2.8 A l'issue de cette analyse, le Tribunal fédéral parvient à la conclusion qu'une loi cantonale relative à la construction de logements à caractère social et régissant des immeubles ne bénéficiant pas de l'aide fédérale au sens de la LCAP ne peut déroger aux art. 257a et 257b CO et permettre au bailleur de facturer comme frais accessoires des coûts liés à l'existence de la chose elle-même.
C'est donc en violation des art. 257a al. 1 et 257b al. 1 CO que les parties ont mis ces frais à la charge des locataires. Ceux-ci sont en droit de réclamer le montant payé à tort pendant la durée de leur bail (cf. art. 62 ss CO).

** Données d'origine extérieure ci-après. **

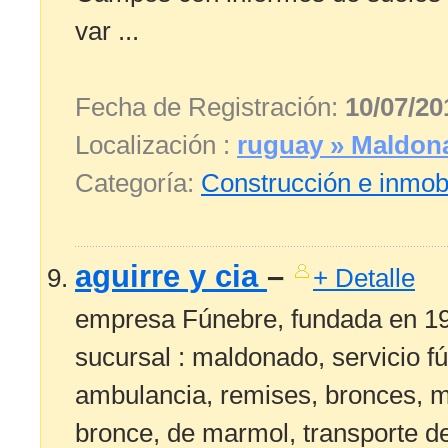
var ...
Fecha de Registración:
10/07/20
Localización :
ruguay » Maldon
Categoría:
Construcción e inmobi
aguirre y cia
–
+ Detalle
empresa Fúnebre, fundada en 190
sucursal : maldonado, servicio f
ambulancia, remises, bronces, 
bronce, de marmol, transporte de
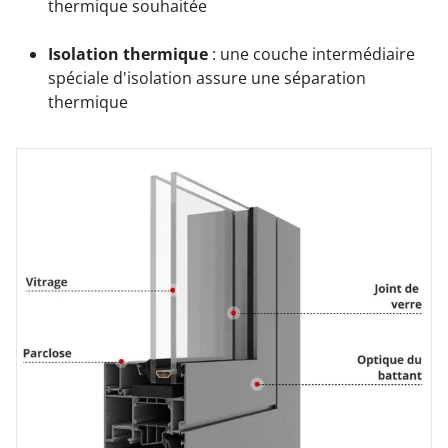
thermique souhaitée
Isolation thermique
: une couche intermédiaire
spéciale d'isolation assure une séparation
thermique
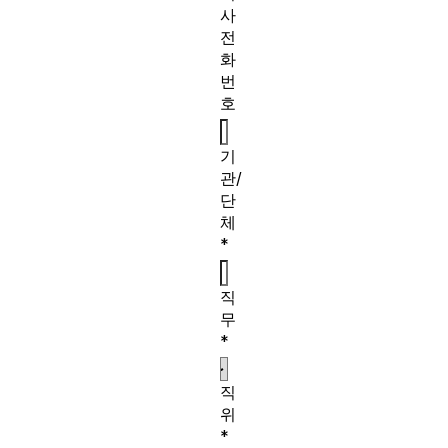
사
전
화
번
호
기
관/
단
체
*
직
무
*
직
위
*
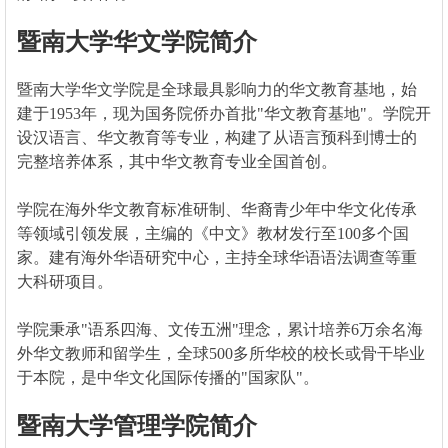
暨南大学华文学院简介
暨南大学华文学院是全球最具影响力的华文教育基地，始
建于1953年，现为国务院侨办首批"华文教育基地"。学院开
设汉语言、华文教育等专业，构建了从语言预科到博士的
完整培养体系，其中华文教育专业全国首创。
学院在海外华文教育标准研制、华裔青少年中华文化传承
等领域引领发展，主编的《中文》教材发行至100多个国
家。建有海外华语研究中心，主持全球华语语法调查等重
大科研项目。
学院秉承"语系四海、文传五洲"理念，累计培养6万余名海
外华文教师和留学生，全球500多所华校的校长或骨干毕业
于本院，是中华文化国际传播的"国家队"。
暨南大学管理学院简介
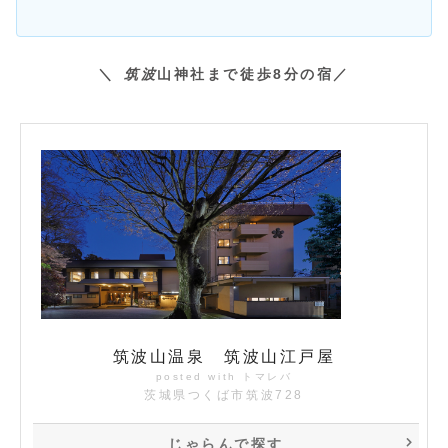
＼
筑波
山神社まで徒歩8分の宿／
筑波山温泉 筑波山江戸屋
posted with
トマレバ
茨城県つくば市筑波728
じゃらんで探す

Ce montant a été constaté d'une manière qui lie le Tribunal fédéral (art. 105 al. 1 LTF).
Il s'ensuit qu'en considérant que le bailleur pouvait facturer de tels coûts aux locataires, la cour cantonale a violé le droit fédéral. Par conséquent, le recours doit être admis, l'arrêt entrepris annulé et la demande en remboursement des locataires accueillie.